Third, the Bill further seeks to empower the minister to make extensive new rules of practice and procedure for hearings before the reviewing tribunal which risk undermining the ability of persons to fairly challenge the Government's decisions under Fica.

It is unclear what the eventual rules of procedure will be and how they will impact the ability of persons to fairly challenge ministerial and other decisions under Fica.

The sub-sections of the Bill, however, give a clue. It is not inconceivable that the new rules may:

• Alter the burden of proof and rules on admissibility of evidence from those which apply in court proceedings. If so, these changes could have far-reaching implications for persons affected by Fica orders.

• Require the reviewing tribunal to hear appeals without the affected person "having been given full particulars of the reasons for any conduct" which is the subject of the appeal. This begs an important question: How is an affected person to fairly challenge Fica orders if he or she is not given full particulars of the reasons for any conduct?

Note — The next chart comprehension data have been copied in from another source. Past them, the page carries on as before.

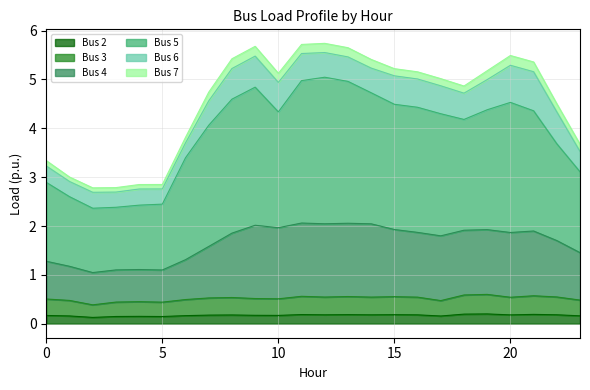

At which category is the sum across all series the highest?

12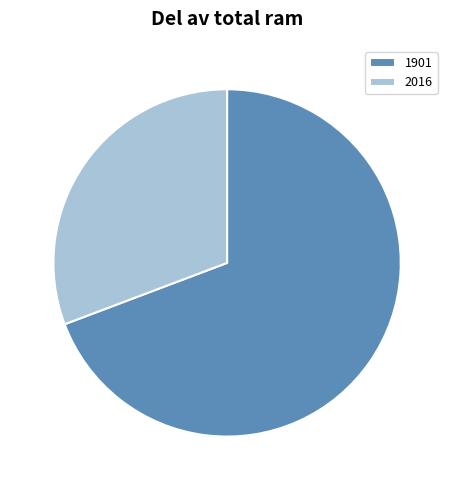

True or false: 1901 accounts for 69% of the total.

True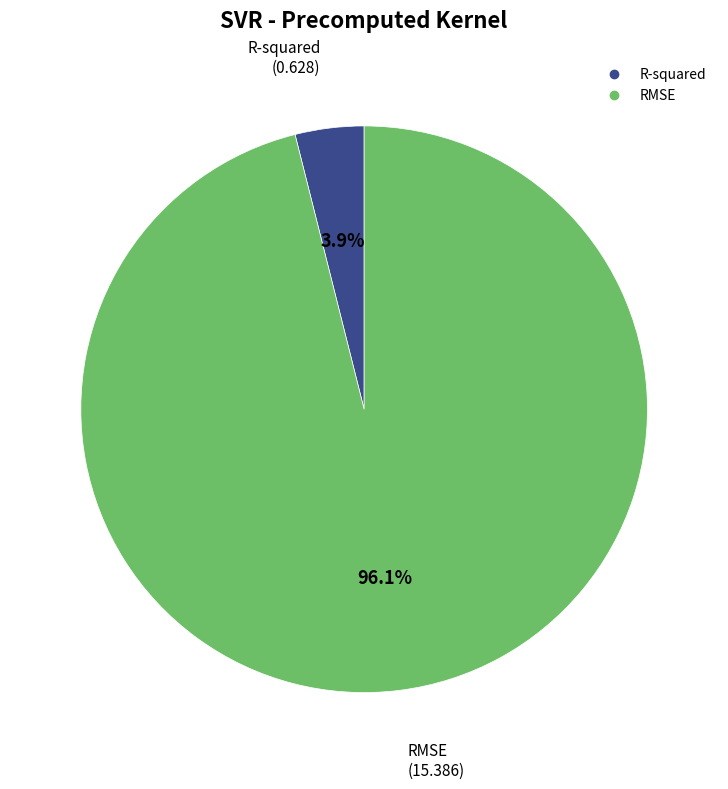

What is the majority slice?

RMSE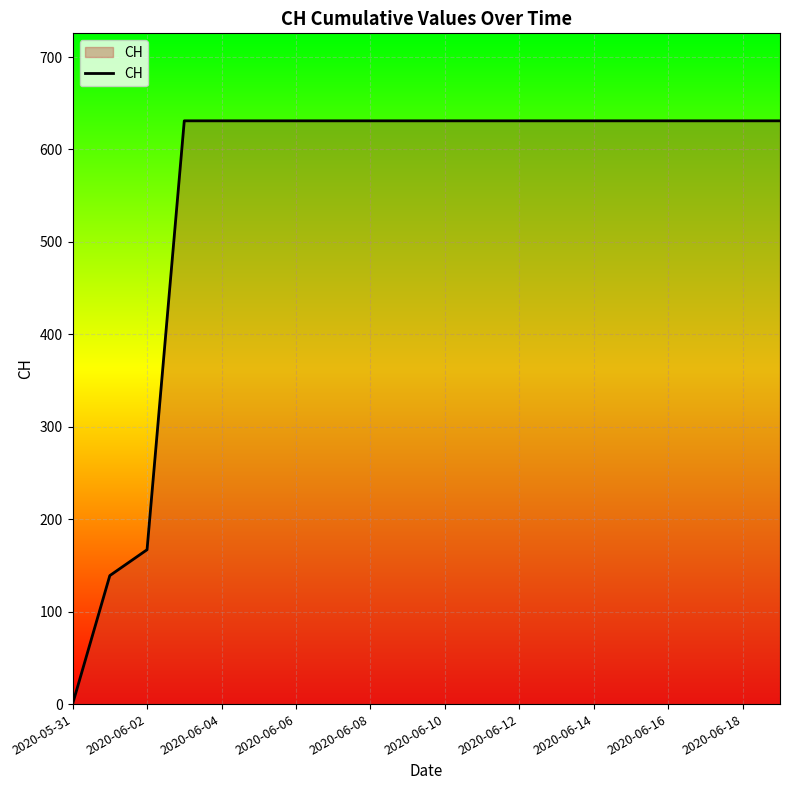

What is the difference between the maximum and minimum values?

631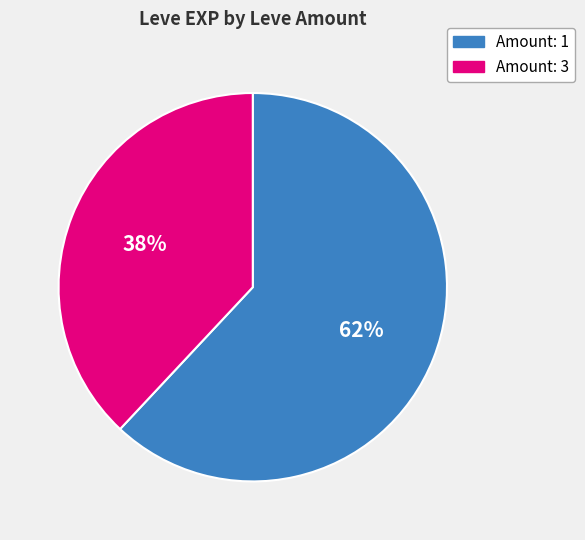

Does any single category account for the majority?

Yes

• Enable or require the reviewing tribunal "to give a summary of any evidence taken in its absence" to the affected person. One of the principal features of the court system is the right of a person to have evidence taken in his presence and to challenge any adverse evidence. The Bill's new rules seem to contemplate a fundamental inroad into this important principle.

• Appoint a person to represent the interest of the party which files the appeal to the reviewing tribunal. This suggests that affected persons may not have the right to appoint their own lawyers in reviewing tribunal proceedings. This, too, is of concern.

The cumulative effect of the eventual rules can be very far-reaching indeed. They could well operate to unfairly prejudice the ability of affected persons to challenge Fica orders.

Given these potential implications, prudence dictates that Parliament should direct that the rules should not take effect automatically. Instead, the rules should be separately approved by Parliament so that members may scrutinise them and assess their fairness.

One final point. Given the importance of this Bill and the legitimate concerns which arise concerning its provisions, a hurried passage should be avoided. The Bill and its Explanatory Statement run into 249 pages, covering 127 separate clauses. It is a very substantial piece of legislation.

If the Bill is debated at Parliament's next sitting on Oct 4 to 5, that leaves just under three weeks from introduction to debate. If so, it is difficult to understand why the passage of this Bill is being rushed or why the debate on the Bill cannot be pushed back by one to two months to allow for proper scrutiny and consultation with a wider range of stakeholders.

Just earlier this year, the Government established a two-month-long public consultation process for the Copyright Bill.

A rushed passage of the Fica Bill would be undesirable.

• Harpreet Singh Nehal is a Senior Counsel and managing partner of Audent Chambers LLC.